We all know that natural is good and artificial is bad.
With this in mind, natural food must be the best choice for our body, and artificial food needs to be avoided. You should also preach this to all of your friends. You get bonus points if you explain all this to strangers eating a candy bar on a bus station.
Regardless of dietary moralization being extremely annoying, let's stop for a second and ask ourselves what's natural and what's unnatural.
Ant is natural. Anthill that it builds is...? Natural.
Man is natural. City that he builds is...? Artifi...natural.
Sugar beet is natural. Sugar is...? Arti...natural.
Fish is natural. Fish oil in a capsule is...? Art...natural.
The fact that man built or refined something does not mean it's unnatural/artificial. Man, like ant, is part of nature, and regardless of materials at hand, even if he created them, everything he builds must necessarily be natural.
When talking about diet, processing does not make it artificial. It usually makes it of less nutritive value. But not always.
But let's say we accepted the distinction of natural and unnatural.
Strychnine, botulinum, ricin, anthrax. All of these compounds are extremely potent poisons, and completely natural. So what does the notion of something being natural or unnatural tell us about their benefits, or risks?
Does natural equal better? No.
Natural or unnatural?
Glorifying „natural“ and consequentially demonizing „artificial“, which is often equated with modern, is a common logical falacy. Especially with followers of alternative medicine and nutrition. One of the most prominent of these are members of Paleo movement, who state that our ancestors during Paleolithic times didn't have cardiovascular diseases or carcinoma, and in order to have the same benefit, we must follow their dietary principles. Regardless of the fact that Paleo diet is interpreted in a wrong way, because our ancestors did eat grains (they actually ate anything. You would too if you were on the verge of dying of hunger every day), take into account that the average lifespan just over a century ago was still around 30 years. Bear in mind that chronic diseases occur later in life. So we cannot conclude that eating the way our ancestors did is a good choice for lowering the risk of chronic disease. And even then, we have strong proof that they did get atherosclerosis.

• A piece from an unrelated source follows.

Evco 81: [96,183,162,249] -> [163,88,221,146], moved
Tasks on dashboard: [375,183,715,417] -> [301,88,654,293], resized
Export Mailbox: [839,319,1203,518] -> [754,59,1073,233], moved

Now that we know that the distinction of natural and artificial is pointless – but even if it wasn't, it wouldn't tell us anything about utilizing a certain habit or food item – we must ask the real question: What's good, what's neutral, and what's bad? What does our body need, what doesn't, and what's harmful to it? What has a positive effect on our health, what has a negative effect, and what has no effect?

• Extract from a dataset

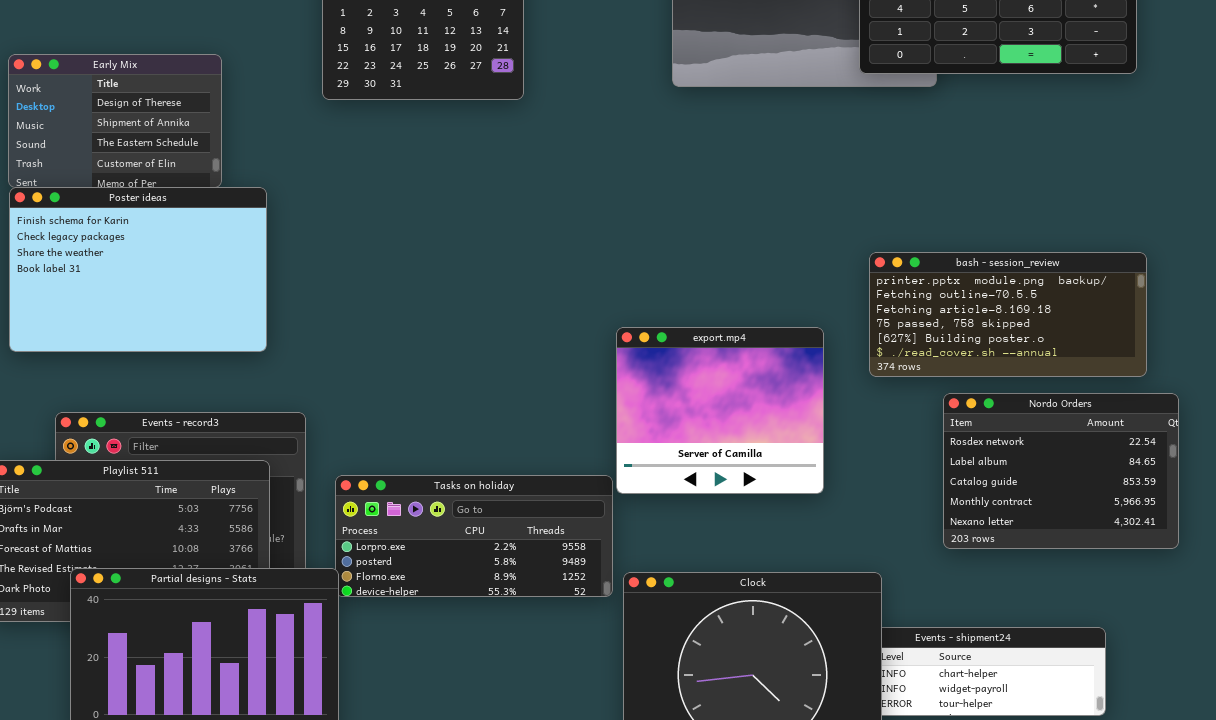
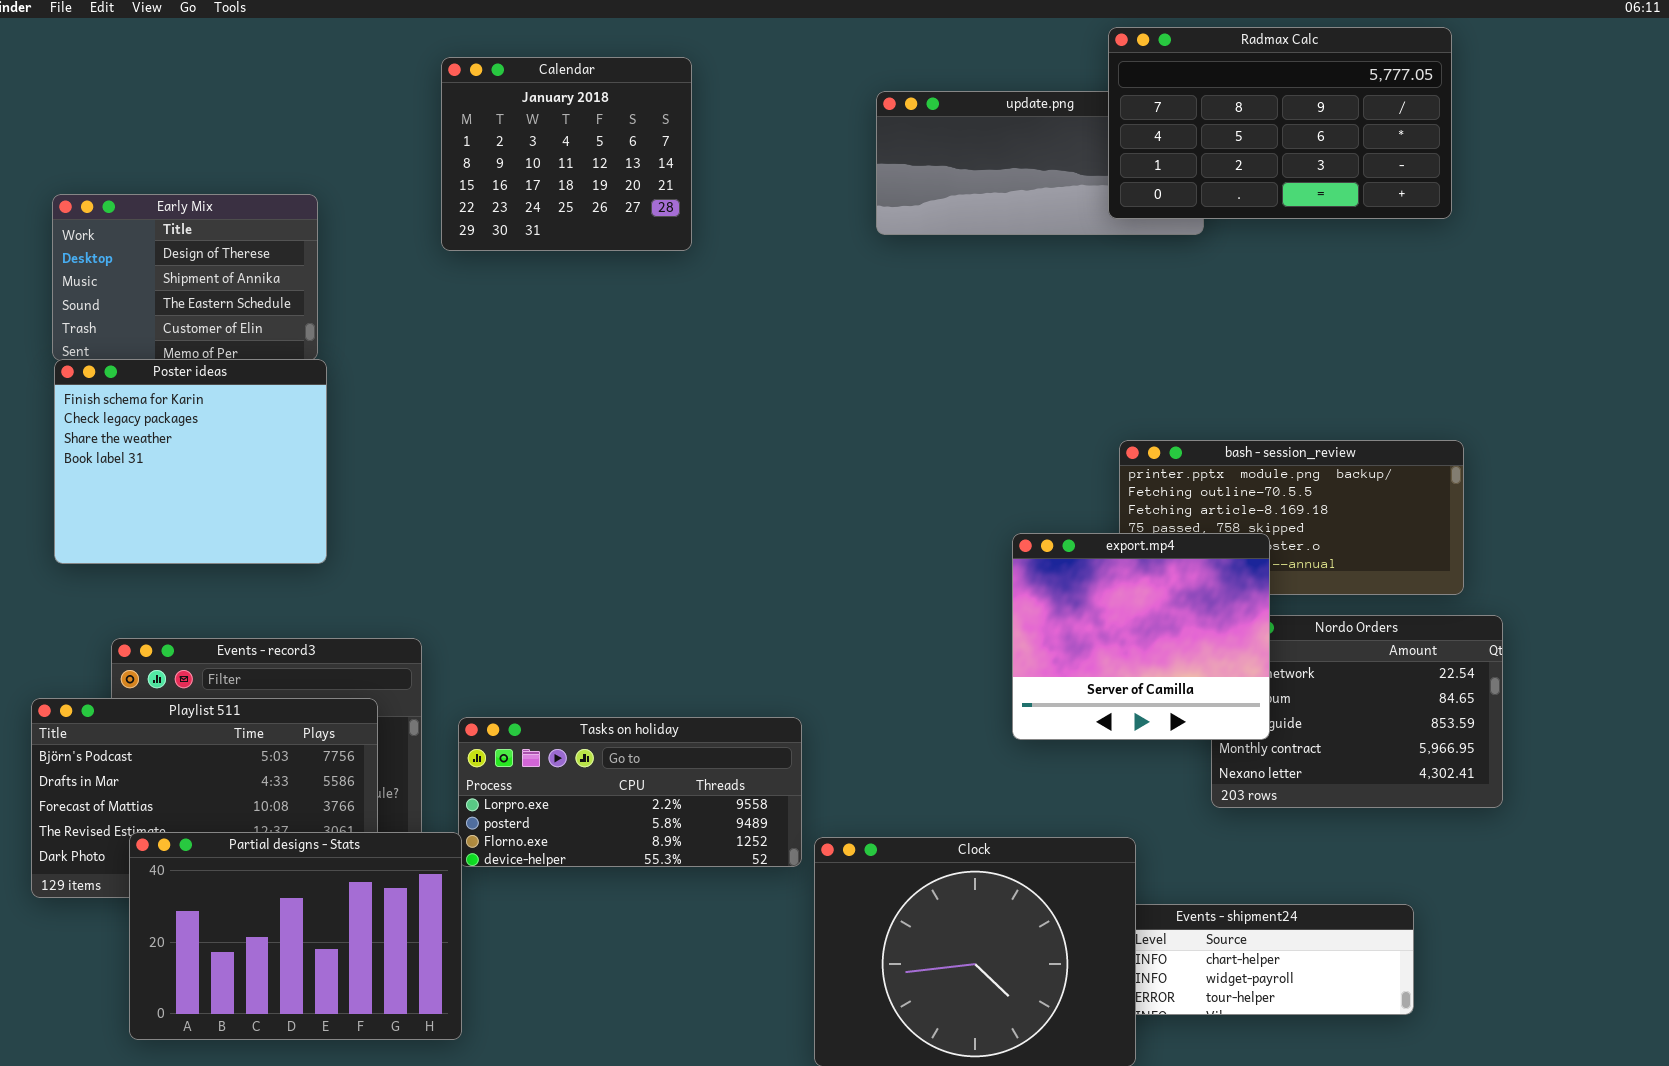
Poster ideas: [9,187,267,352] -> [54,359,327,564], resized
export.mp4: [616,327,824,494] -> [1012,533,1270,740], moved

This usually has no simple answer; more specifically, the answer is usually something that people hate to hear: „it depends“.
So next time you pick out a food item, don't try to figure out in if it's natural or not. Instead, consider if it has nutritive value or not. The fact remains that minimally processed foods are generally most nutritious, and should be the basis of every diet. However, don't exclude without a valid reason foods that are somewhat more processed, since it hampers variability and practicality of your diet.